> _Extrait fourni_:
========

26. Les dossiers présentés à la sous-commission de Londres avaient
en commun la manière dont la culture et le patrimoine ont évolué
et ont été réinventés. Cela n’avait pas tant à voir avec un exercice
académique de redéfinition qu’avec un exercice en forme de défi
soumis aux décideurs politiques par les communes concernées. La
culture était souvent en contradiction avec l’idée que les organismes
publics se faisaient d’elle auparavant, ainsi qu’avec ce qui jusque-là
avait bénéficié de financements publics. La pratique culturelle
a connu une révolution au cours des 25 dernières années, notamment
au Royaume-Uni
.
Ce changement de cap avait été annoncé par une décennie d'initiatives
dans les grandes villes: elles se sont polarisées sur le chômage
et le réengagement des jeunes, ainsi que sur le rôle que peut jouer
l'emploi culturel pour résoudre le problème
. L’idée maîtresse était que la culture
était une activité à la fois commerciale et financée par l'État, avec
un impact social et économique, et que l’impact économique avait
été sous-estimé en termes d'emplois et de revenus, tout comme la
place particulière de la culture dans la régénération.
27. Ce changement a aussi touché les institutions culturelles
et notamment la «nouvelle muséologie» qui prône un engagement accru
des visiteurs et des expositions et qui touche des communautés qui
n’avaient jamais mis les pieds dans un musée
. Plus généralement, il correspond à de
nouvelles façons de penser la politique sociale et en particulier
la notion d’«exclusion sociale»
. Les débats sur ce sujet ont montré comment l’intégration
dans un large éventail d’activités renforce la démocratie et la
citoyenneté. Le Royaume-Uni a étroitement associé les nouvelles
industries de la création, la politique culturelle et l’intégration
sociale pour repenser sa politique. Certains ont estimé qu'il allait
trop loin, en ce qu’il semblait attendre de la culture qu’elle soit
le remède aux grands maux de la société, en négligeant la «grande
culture»
. Il en est toutefois ressorti une
nouvelle réflexion sur ce qu’est la culture: une redéfinition qui
dépasse les limites de la culture «élitiste» et de la culture «populaire»,
de la culture «formelle» et «informelle», ainsi que de la culture
«commerciale» et de la culture «subventionnée par l'État».
28. Ce débat sur un concept plus large de la culture n’a pas eu
lieu uniquement au Royaume-Uni et plus récemment dans l'Union européenne
,
les Nations Unies aussi se sont emparées de la culture et ont élargi sa
définition pour tenir compte de sa nature en constante évolution,
de sa diversité et de sa relation à l'identité
.

========

> _Informations extraites_:
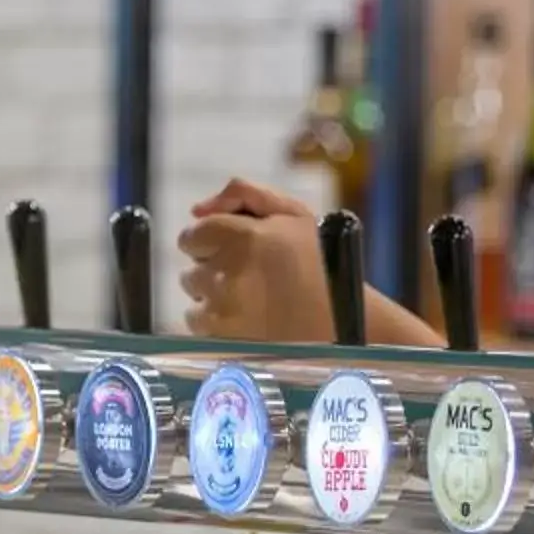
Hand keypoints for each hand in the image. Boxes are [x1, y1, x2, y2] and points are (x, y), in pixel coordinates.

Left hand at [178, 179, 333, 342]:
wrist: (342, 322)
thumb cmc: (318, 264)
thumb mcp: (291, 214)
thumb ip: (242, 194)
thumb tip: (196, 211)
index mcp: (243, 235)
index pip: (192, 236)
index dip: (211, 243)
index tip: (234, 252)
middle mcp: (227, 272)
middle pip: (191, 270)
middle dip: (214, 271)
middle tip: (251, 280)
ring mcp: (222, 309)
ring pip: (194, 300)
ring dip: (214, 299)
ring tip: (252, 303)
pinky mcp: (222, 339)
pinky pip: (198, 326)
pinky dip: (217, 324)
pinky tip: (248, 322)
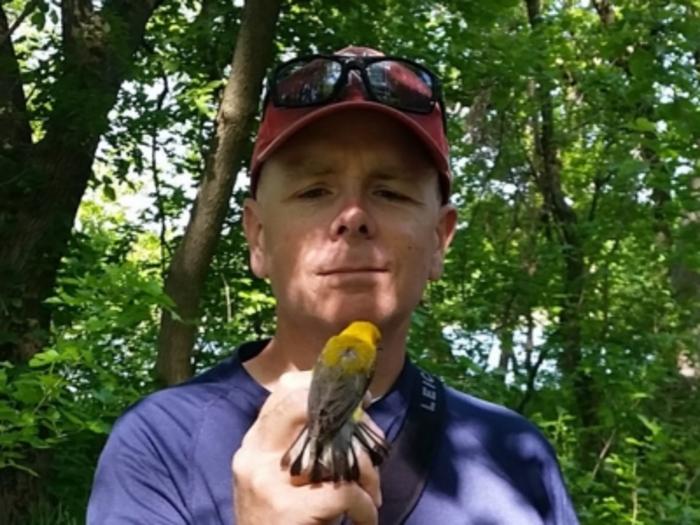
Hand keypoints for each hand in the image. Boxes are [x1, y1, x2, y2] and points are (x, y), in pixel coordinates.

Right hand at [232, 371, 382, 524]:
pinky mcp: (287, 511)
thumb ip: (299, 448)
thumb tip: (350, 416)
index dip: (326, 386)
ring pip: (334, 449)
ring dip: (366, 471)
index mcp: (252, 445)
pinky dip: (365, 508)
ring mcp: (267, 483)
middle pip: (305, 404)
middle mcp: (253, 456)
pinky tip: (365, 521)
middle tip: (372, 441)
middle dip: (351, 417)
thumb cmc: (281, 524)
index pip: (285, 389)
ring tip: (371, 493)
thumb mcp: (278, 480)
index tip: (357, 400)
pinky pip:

========

> _Tâche assignée 1_: Recopiez mot pour mot le passage de l'extrait sur la culture commençant par « Ce changement de » et se poursuivant jusqu'à « dans la régénération. ».
> _Tâche assignée 2_:
Répondez aux questions suivantes à partir de l'extrait sur la culture :
(a) Au cours de quelle période la pratique culturelle a-t-elle connu une révolution ?
(b) Quelle notion de la politique sociale est mentionnée au point 27 ?
(c) Quelle organisation, en plus de l'Union européenne, a élargi la définition de la culture ?

> _Espace de réponse 1_:
Ce changement de cap avait été annoncé par une décennie d'initiatives
dans les grandes villes: elles se sont polarisées sur le chômage
et le réengagement des jeunes, ainsi que sur le rôle que peut jouer
l'emploi culturel pour résoudre le problème
. L’idée maîtresse était que la culture
était une activité à la fois commerciale et financée par l'État, avec
un impact social et économique, et que l’impact économique avait
été sous-estimé en termes d'emplois et de revenus, tout comme la
place particulière de la culture dans la régénération.

> _Espace de réponse 2_:
(a) Au cours des 25 dernières années.
(b) La notion d'« exclusion sociale ».
(c) Les Nations Unies.